**DOCUMENT SECTION:**
The value of `sum_(r=0)^(40) r""^(40)C_(r)""^(30)C_(r)` is

To solve the problem, we need to find the value of the summation: \[ \sum_{r=0}^{40} r \cdot \binom{40}{r} \cdot \binom{30}{r} \] ### Step-by-Step Solution: 1. **Rewrite the term**: We start by rewriting \( r \cdot \binom{40}{r} \): \[ r \cdot \binom{40}{r} = 40 \cdot \binom{39}{r-1} \] This is because \( r \cdot \binom{n}{r} = n \cdot \binom{n-1}{r-1} \). 2. **Substituting into the summation**: Now we can substitute this into our summation: \[ \sum_{r=0}^{40} r \cdot \binom{40}{r} \cdot \binom{30}{r} = \sum_{r=0}^{40} 40 \cdot \binom{39}{r-1} \cdot \binom{30}{r} \] 3. **Changing the index of summation**: To simplify the summation, we can change the index of summation by letting \( k = r - 1 \). Thus, when \( r = 0 \), \( k = -1 \) (which we can ignore), and when \( r = 40 \), \( k = 39 \): \[ = 40 \cdot \sum_{k=0}^{39} \binom{39}{k} \cdot \binom{30}{k+1} \] 4. **Using the Hockey Stick Identity**: The summation can be simplified using the Hockey Stick Identity: \[ \sum_{k=0}^{n} \binom{r}{k} \cdot \binom{s}{n-k} = \binom{r+s}{n} \] In our case, we can apply this identity: \[ \sum_{k=0}^{39} \binom{39}{k} \cdot \binom{30}{k+1} = \binom{39 + 30}{40} = \binom{69}{40} \] 5. **Final Calculation**: Now substituting back: \[ = 40 \cdot \binom{69}{40} \] ### Final Answer: Thus, the value of the summation is: \[ 40 \cdot \binom{69}{40} \]

**REQUIRED ACTION A:** According to the worked solution, what is the final value of the summation?

**SOURCE MATERIAL:**
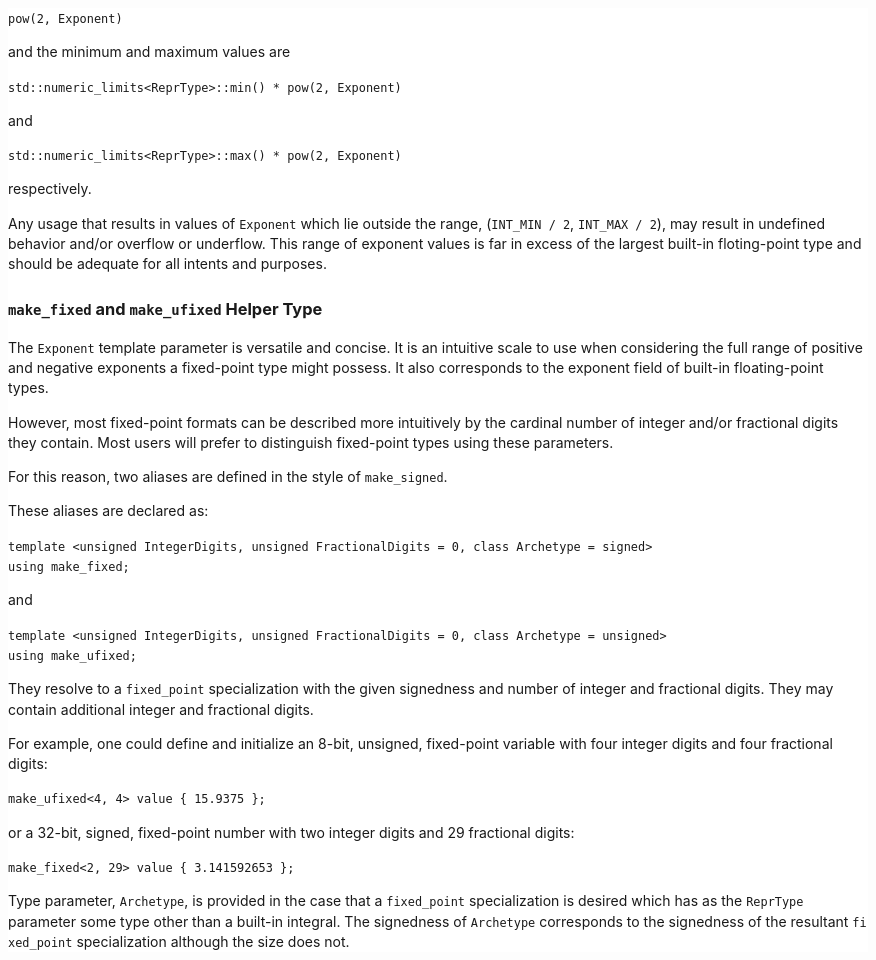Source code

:     pow(2, Exponent)

and the minimum and maximum values are

    std::numeric_limits<ReprType>::min() * pow(2, Exponent)

and

    std::numeric_limits<ReprType>::max() * pow(2, Exponent)

respectively.

Any usage that results in values of `Exponent` which lie outside the
range, (`INT_MIN / 2`, `INT_MAX / 2`), may result in undefined
behavior and/or overflow or underflow. This range of exponent values
is far in excess of the largest built-in floting-point type and should
be adequate for all intents and purposes.

### `make_fixed` and `make_ufixed` Helper Type

The `Exponent` template parameter is versatile and concise. It is an
intuitive scale to use when considering the full range of positive and
negative exponents a fixed-point type might possess. It also
corresponds to the exponent field of built-in floating-point types.

However, most fixed-point formats can be described more intuitively by
the cardinal number of integer and/or fractional digits they contain.
Most users will prefer to distinguish fixed-point types using these
parameters.

For this reason, two aliases are defined in the style of
`make_signed`.

These aliases are declared as:

    template <unsigned IntegerDigits, unsigned FractionalDigits = 0, class Archetype = signed>
  	using make_fixed;

and

    template <unsigned IntegerDigits, unsigned FractionalDigits = 0, class Archetype = unsigned>
    using make_ufixed;

They resolve to a `fixed_point` specialization with the given
signedness and number of integer and fractional digits. They may
contain additional integer and fractional digits.

For example, one could define and initialize an 8-bit, unsigned,
fixed-point variable with four integer digits and four fractional
digits:

    make_ufixed<4, 4> value { 15.9375 };

or a 32-bit, signed, fixed-point number with two integer digits and 29
fractional digits:

    make_fixed<2, 29> value { 3.141592653 };

Type parameter, `Archetype`, is provided in the case that a
`fixed_point` specialization is desired which has as the `ReprType`
parameter some type other than a built-in integral. The signedness of 
`Archetype` corresponds to the signedness of the resultant 
`fixed_point` specialization although the size does not.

**REQUIRED ACTION B:** Pick out every line of the entries that includes the word "signedness" and copy each one.

**WRITTEN ANSWER A:** 40 times the binomial coefficient 69 choose 40

**WRITTEN ANSWER B:**
signedness and number of integer and fractional digits. They may
parameter some type other than a built-in integral. The signedness of 
`Archetype` corresponds to the signedness of the resultant 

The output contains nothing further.